Feni has been part of the state’s history since at least 1585 when the Portuguese brought the cashew plant from Brazil into India, and since then feni distilleries have been run by some Goan families over generations. Cashew feni received its GI certification in 2009, and the Goan government awarded it the status of a heritage drink in 2016.
I was surprised to learn how so much of the manufacturing process is governed by age old customs & traditional codes of honour in addition to (of course) excise guidelines! I was also saddened to learn that many of the associated forms of craftsmanship such as toddy tapping for coconut feni, specific application of superior pottery skills to make the earthen kodems or fermentation pots and the transfer of knowledge from experienced traditional distillers (known as bhaticars) are all slowly dying out because of different generational aspirations.

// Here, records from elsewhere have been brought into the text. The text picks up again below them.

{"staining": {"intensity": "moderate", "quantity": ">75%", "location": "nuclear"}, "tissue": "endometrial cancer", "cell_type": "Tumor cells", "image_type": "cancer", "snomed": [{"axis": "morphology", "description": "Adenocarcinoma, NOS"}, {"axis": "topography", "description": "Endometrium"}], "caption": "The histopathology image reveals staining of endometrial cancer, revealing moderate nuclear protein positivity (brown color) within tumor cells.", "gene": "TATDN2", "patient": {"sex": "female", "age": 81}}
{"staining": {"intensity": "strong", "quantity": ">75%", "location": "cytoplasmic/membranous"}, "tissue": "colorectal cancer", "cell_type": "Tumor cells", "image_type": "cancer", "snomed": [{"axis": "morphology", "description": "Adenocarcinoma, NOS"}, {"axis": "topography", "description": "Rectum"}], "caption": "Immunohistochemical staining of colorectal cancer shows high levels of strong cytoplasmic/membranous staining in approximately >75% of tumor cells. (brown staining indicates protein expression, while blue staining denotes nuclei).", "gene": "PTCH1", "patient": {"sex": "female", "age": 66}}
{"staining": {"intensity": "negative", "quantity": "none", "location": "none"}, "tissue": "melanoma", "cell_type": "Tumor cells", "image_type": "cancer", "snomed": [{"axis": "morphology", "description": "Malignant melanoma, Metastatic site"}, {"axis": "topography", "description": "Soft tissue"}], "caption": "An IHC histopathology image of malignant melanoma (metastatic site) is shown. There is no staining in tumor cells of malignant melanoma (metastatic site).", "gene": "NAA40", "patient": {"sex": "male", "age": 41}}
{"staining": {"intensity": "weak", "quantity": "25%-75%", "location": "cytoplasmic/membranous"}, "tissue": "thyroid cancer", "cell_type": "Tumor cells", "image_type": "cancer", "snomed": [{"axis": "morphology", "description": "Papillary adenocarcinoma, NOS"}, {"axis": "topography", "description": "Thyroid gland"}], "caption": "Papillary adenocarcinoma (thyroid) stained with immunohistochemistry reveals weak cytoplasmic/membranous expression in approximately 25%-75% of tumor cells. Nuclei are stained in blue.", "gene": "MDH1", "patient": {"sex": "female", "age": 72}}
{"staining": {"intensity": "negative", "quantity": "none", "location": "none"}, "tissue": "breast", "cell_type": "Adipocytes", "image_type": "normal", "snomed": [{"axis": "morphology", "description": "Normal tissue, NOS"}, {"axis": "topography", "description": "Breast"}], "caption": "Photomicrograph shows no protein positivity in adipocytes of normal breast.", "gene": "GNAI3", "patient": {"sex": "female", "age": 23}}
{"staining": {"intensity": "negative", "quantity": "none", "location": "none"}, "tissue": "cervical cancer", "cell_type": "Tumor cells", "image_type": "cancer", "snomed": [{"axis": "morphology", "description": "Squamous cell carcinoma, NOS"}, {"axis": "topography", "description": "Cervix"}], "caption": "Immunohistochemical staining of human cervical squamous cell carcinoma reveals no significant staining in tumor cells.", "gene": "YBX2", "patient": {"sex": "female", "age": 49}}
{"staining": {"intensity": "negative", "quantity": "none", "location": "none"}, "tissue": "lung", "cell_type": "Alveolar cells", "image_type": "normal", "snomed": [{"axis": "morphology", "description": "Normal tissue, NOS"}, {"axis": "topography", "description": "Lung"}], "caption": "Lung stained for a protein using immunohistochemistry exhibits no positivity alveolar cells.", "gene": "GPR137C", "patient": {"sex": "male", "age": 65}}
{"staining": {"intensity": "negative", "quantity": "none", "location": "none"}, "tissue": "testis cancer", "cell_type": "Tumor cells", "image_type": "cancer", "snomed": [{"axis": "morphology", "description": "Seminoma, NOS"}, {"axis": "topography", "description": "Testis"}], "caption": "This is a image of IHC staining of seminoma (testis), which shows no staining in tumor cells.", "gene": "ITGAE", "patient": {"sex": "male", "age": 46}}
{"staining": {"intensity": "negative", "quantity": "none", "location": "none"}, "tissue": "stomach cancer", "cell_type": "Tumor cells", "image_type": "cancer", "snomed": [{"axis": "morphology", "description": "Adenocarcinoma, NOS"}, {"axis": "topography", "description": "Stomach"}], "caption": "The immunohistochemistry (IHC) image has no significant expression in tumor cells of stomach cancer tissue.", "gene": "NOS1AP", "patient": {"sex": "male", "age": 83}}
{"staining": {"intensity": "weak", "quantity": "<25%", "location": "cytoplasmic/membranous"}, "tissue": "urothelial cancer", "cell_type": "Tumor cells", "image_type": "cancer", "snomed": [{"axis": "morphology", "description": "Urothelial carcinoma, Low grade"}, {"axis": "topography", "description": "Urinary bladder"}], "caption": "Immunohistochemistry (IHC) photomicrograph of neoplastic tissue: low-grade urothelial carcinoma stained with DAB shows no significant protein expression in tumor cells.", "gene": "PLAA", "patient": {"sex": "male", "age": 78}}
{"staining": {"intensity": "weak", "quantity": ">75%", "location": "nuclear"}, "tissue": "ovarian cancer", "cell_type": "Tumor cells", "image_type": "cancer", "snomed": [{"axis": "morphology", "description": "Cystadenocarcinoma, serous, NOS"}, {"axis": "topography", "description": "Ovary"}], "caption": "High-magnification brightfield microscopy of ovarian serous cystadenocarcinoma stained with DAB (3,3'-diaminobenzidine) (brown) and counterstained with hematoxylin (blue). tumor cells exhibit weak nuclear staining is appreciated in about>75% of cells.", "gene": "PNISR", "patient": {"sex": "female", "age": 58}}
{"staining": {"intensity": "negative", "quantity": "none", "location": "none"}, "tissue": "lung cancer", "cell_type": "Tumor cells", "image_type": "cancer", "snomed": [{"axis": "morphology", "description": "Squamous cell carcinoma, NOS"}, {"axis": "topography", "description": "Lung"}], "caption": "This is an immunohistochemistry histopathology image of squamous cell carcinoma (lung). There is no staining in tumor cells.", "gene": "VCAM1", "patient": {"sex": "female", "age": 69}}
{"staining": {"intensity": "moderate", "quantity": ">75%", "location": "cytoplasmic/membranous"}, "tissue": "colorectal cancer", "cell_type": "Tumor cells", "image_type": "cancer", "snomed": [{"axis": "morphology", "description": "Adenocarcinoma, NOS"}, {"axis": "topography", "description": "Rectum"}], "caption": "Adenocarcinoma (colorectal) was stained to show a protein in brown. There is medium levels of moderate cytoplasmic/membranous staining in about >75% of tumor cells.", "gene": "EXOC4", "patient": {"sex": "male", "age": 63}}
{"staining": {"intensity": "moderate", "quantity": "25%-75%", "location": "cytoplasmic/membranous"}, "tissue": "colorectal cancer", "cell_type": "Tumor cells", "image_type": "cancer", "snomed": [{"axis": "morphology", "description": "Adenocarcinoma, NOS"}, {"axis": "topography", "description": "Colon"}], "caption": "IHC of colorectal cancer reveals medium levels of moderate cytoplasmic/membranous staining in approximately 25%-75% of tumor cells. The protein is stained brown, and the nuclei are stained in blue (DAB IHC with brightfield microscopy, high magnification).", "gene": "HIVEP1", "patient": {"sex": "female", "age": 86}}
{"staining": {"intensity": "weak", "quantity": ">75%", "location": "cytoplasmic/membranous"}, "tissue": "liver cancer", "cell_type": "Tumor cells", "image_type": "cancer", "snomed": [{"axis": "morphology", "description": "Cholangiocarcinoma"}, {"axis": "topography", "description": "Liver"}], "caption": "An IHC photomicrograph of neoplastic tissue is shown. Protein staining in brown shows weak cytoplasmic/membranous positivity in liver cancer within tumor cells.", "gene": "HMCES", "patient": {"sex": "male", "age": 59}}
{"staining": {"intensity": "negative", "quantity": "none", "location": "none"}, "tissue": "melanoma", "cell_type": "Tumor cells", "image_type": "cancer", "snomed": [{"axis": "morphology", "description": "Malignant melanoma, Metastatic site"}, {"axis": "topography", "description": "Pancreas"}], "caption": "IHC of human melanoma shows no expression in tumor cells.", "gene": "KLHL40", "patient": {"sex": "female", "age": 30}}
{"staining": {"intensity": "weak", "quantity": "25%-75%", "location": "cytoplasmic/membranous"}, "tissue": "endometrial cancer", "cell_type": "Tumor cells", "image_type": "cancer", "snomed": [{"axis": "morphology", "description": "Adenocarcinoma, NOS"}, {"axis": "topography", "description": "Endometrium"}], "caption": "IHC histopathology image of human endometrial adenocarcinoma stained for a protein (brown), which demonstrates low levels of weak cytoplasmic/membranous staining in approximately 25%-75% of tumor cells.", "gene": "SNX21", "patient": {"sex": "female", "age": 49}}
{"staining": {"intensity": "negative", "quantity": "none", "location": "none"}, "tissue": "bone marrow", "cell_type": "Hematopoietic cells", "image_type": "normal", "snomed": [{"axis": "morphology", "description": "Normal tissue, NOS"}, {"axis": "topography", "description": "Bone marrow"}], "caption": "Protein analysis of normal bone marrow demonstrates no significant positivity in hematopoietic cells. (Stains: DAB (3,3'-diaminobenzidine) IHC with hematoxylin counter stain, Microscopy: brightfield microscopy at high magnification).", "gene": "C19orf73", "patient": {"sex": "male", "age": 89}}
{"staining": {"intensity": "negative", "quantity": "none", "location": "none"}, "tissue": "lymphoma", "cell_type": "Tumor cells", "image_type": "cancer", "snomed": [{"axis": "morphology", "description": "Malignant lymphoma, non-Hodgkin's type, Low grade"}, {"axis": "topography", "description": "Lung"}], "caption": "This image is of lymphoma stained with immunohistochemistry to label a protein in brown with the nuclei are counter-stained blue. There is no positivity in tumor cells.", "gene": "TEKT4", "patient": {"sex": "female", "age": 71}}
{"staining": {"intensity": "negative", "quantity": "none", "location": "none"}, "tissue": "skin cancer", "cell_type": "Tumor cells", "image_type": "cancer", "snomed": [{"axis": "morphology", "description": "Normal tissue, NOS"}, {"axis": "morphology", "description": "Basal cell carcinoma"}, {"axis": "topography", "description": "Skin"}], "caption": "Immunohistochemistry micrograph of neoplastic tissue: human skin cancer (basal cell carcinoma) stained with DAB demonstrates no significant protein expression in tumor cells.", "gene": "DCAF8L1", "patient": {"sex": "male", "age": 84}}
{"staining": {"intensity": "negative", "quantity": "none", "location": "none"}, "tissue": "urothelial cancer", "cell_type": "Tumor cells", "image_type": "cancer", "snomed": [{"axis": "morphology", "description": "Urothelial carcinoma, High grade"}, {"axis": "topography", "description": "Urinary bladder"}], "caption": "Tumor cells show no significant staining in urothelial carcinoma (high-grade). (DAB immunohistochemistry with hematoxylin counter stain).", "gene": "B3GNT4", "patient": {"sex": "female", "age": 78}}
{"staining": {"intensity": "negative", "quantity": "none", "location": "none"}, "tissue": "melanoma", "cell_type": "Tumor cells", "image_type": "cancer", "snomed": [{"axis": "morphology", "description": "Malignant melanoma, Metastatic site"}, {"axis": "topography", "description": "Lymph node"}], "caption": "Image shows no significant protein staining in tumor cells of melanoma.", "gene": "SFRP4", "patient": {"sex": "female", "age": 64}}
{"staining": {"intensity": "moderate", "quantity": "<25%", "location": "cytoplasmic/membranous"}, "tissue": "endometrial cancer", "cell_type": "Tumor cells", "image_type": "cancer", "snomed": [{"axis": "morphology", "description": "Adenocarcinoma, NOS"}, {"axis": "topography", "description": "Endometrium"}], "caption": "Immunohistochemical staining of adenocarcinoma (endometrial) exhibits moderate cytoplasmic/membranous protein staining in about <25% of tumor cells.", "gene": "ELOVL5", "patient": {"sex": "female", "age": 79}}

The feni cellar itself is a beautiful old building lovingly transformed from its previous avatars as a horse stable and a poultry coop. Today, the cellar houses an impressive collection of vintage large hand blown glass containers (called garrafãos) painstakingly sourced from homes around the world by the founder of the Cazulo Feni brand – Mr. Hansel Vaz. Some of these garrafãos are over 300 years old!
The most interesting part of the experience for me was the floating tasting, where you sit in a very unique environment (a stream!) and explore the flavour profiles of the different Cazulo Feni varieties – cashew, coconut & Dukshiri (made from Indian sarsaparilla root). We also got to taste (and see) the true versatility of each when expressed in a cocktail. I was thrilled to see how the coconut feni was blended with coconut, jaggery and turmeric to serve up a liquid version of a steamed sweet called Patoleo in Goan Konkani – or Patholi as I know it in Mangalorean Konkani (thanks to my mother-in-law). The spread of edible items presented as part of the tasting is varied, whacky & fascinating in terms of variety of flavours: from delicious local items like chorizo pao, guava cheese and pinagre to some other rather interesting accompaniments like bars of Snickers, jalapeños and cheese. We were encouraged to be as creative as possible when experimenting with what paired well with which variant of feni, and the experience really brought a group strangers together over absurd combinations and fond memories of nostalgic flavours.
You must sign up for the experience the next time you’re in Goa. At the time of booking in December 2021, the Floating Feni experience cost Rs. 2,500 per person. I booked it on an app called Urbanaut which also has a range of other interesting experiences on offer.